> **What is needed**
Below are some records; copy each line in them that contains "的募资净额".

> **Records shown**
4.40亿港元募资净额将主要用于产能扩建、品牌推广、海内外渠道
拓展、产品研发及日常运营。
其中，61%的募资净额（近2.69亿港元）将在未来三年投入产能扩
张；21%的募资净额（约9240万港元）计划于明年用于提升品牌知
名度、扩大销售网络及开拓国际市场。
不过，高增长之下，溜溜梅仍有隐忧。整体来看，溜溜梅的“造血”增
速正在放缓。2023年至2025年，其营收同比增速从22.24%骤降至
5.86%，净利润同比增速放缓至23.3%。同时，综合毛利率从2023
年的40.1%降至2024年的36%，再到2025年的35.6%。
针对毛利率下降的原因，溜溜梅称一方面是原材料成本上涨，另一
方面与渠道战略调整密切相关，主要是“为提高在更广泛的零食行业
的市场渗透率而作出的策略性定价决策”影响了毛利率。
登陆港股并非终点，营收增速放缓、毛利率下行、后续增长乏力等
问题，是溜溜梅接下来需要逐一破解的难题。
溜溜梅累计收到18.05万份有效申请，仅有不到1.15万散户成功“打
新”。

> **Solution to this exercise**
其中，61%的募资净额（近2.69亿港元）将在未来三年投入产能扩
张；21%的募资净额（约9240万港元）计划于明年用于提升品牌知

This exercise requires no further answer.